Tarayıcılarla İlgili Temel Kavramlar;
- Çözünürlük
Birimi dpi (dot per inch=inç başına nokta sayısı) ile belirlenir. Bu değer ışık algılayıcı
CCD sensör üzerindeki algılayıcı nokta sayısını belirler. Tarayıcılarda, çözünürlük arttıkça
taranan resim büyür. Çözünürlük arttıkça adım motor daha küçük adımlarla dönerek resmin
daha ayrıntılı taranması sağlanır. Çözünürlük arttıkça resme ait bilgi de artar. Fotoğraf
kalitesinde bir resim için en az 300 dpi, baskı kalitesi için ise 72 dpi değerleri yeterli
olmaktadır. Ama günümüzde bu değerlerden çok daha büyük (1200 dpi, 2400 dpi, 4800,
9600 dpi…) çözünürlüğe sahip tarayıcılar bulunmaktadır. Tarayıcılarda yatay ve düşey
çözünürlük beraber kullanılarak çözünürlük belirtilir. 1200x2400 dpi, 4800x6400 dpi gibi.
Tarayıcılarda iki tip çözünürlük vardır. Bunlardan biri, donanım; diğeri, yazılım
çözünürlüğüdür. Burada önemli olan donanım çözünürlüğüdür. Çözünürlüğün yazılımla
artması; donanımın elde ettiği piksellerin arasına yazılımla piksel eklenmesi (interpolasyon)

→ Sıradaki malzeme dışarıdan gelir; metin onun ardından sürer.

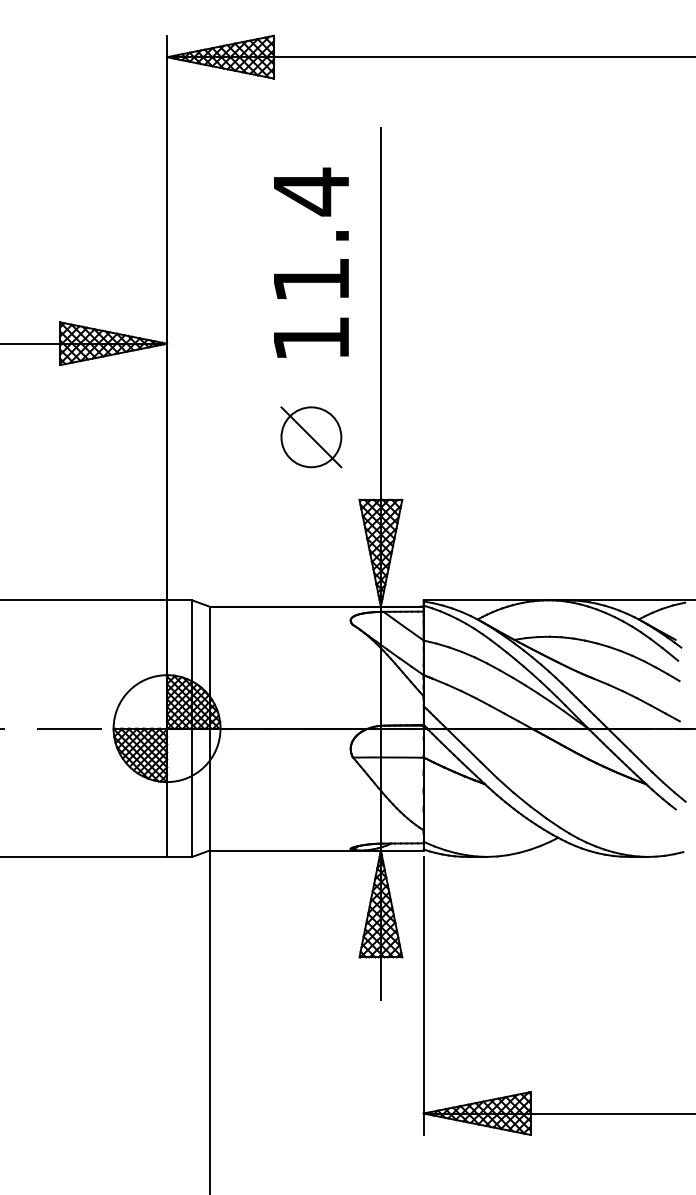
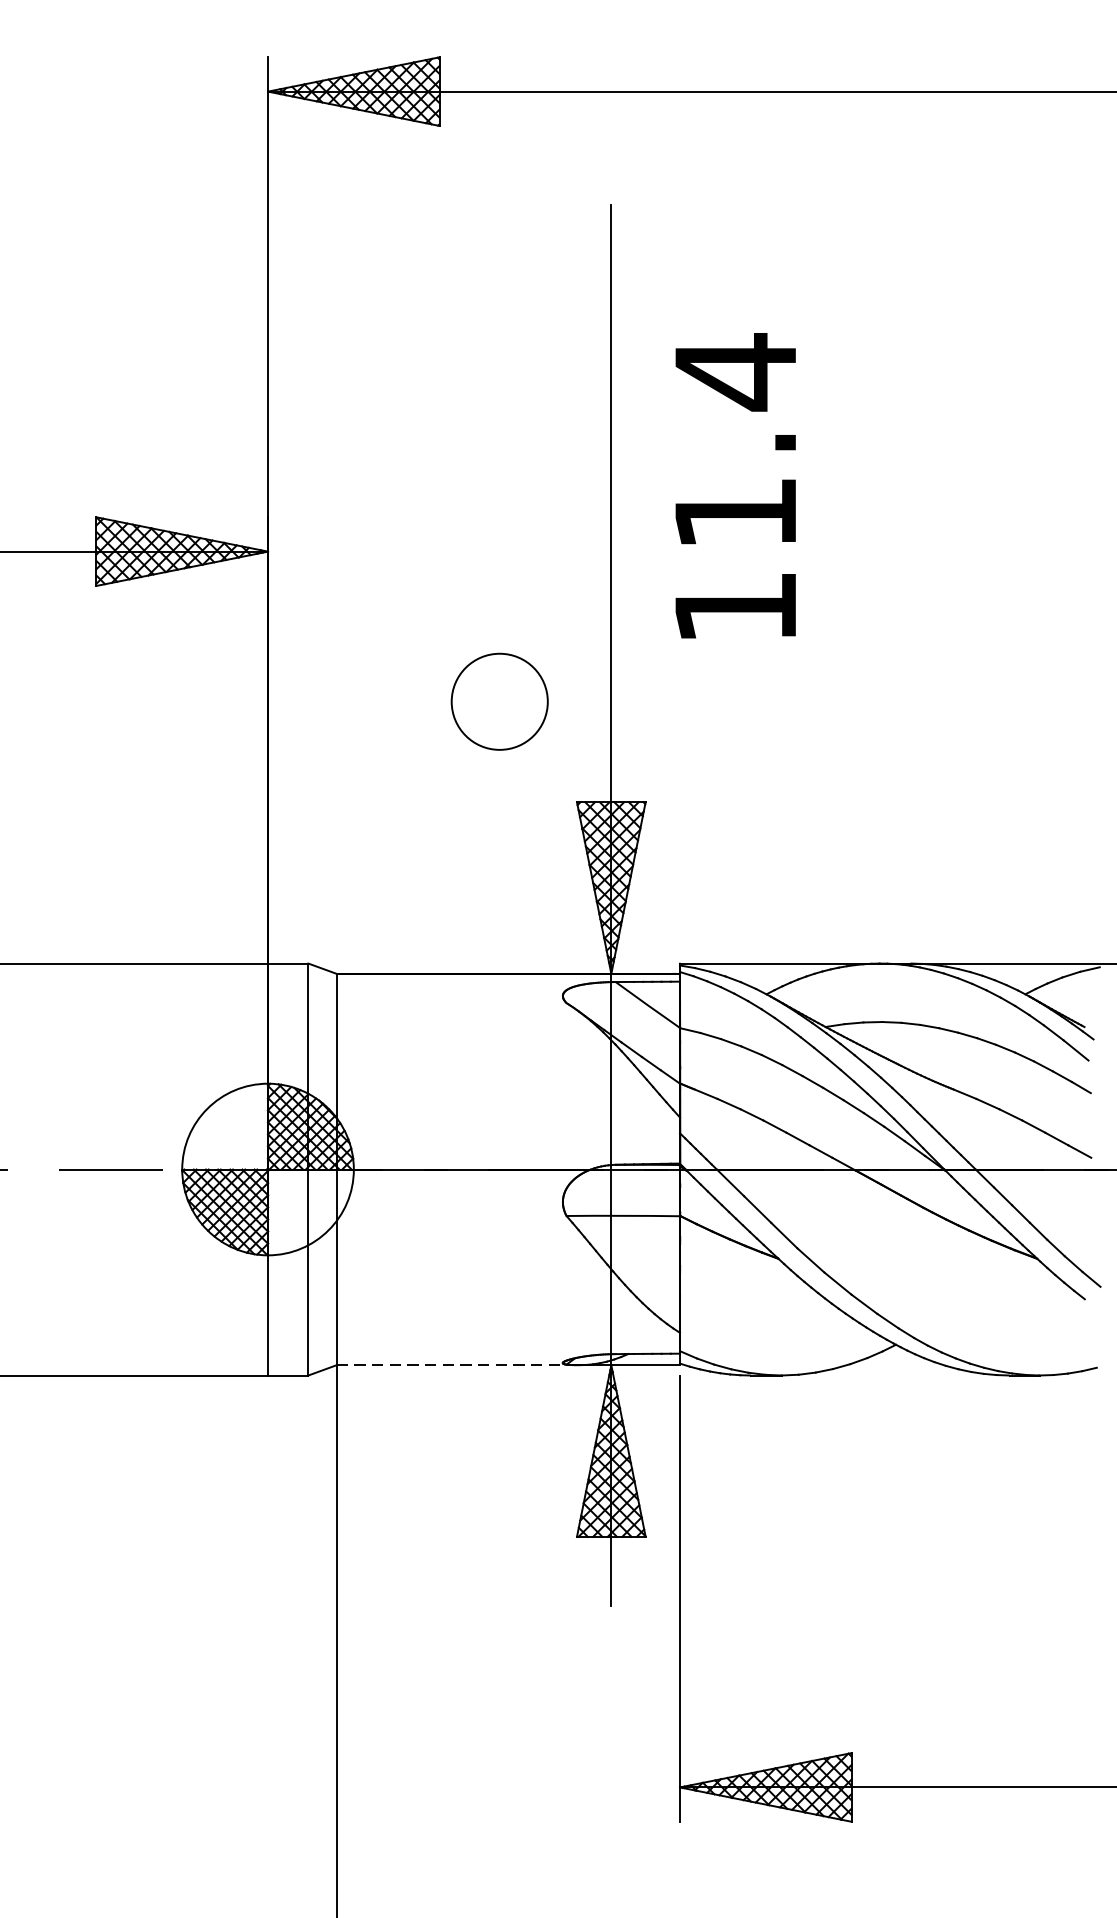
text: (311, 262) -> (735, 485), moved
line: (311, 437) -> (499, 702), removed
line: (285, 850) -> (458, 1365), solid -> dashed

ile gerçekleştirilir. Tarayıcı seçerken çözünürlüğün donanımın desteklediği çözünürlük
olarak dikkate alınması gerekir. Çok küçük nesneler, yüksek çözünürlükte taranırsa elde
edilen resimlerde gözle görülür bozulmalar gözlemlenmiştir.
- Renk derinliği (bit derinliği)
CCD sensör, algıladığı ışık seviyesini gerilime dönüştürmektedir. Tabiatta renkler,
beyaz ve siyah arasında dağılım göstermektedir. Renk derinliği, algılanan ışık seviyesinin
beyaz ve siyah arasında kaç farklı renkten biri olacağını belirler. Renk derinliği ne kadar
fazla ise taranan resim o kadar gerçekçi olacaktır. Aslında bu değer, tarayıcı içerisindeki
ADC (analog dijital çevirici)’nin çözünürlüğüdür. Örneğin bir tarayıcının renk derinliği 2 bit
olsun. 22=4 yapar. Yani algılanan ışık seviyesi siyah ile beyaz dâhil 4 farklı renkten birisinin
değerini alacaktır. Siyah ve beyaz tarama yapan bir tarayıcının renk derinliği 1 bittir.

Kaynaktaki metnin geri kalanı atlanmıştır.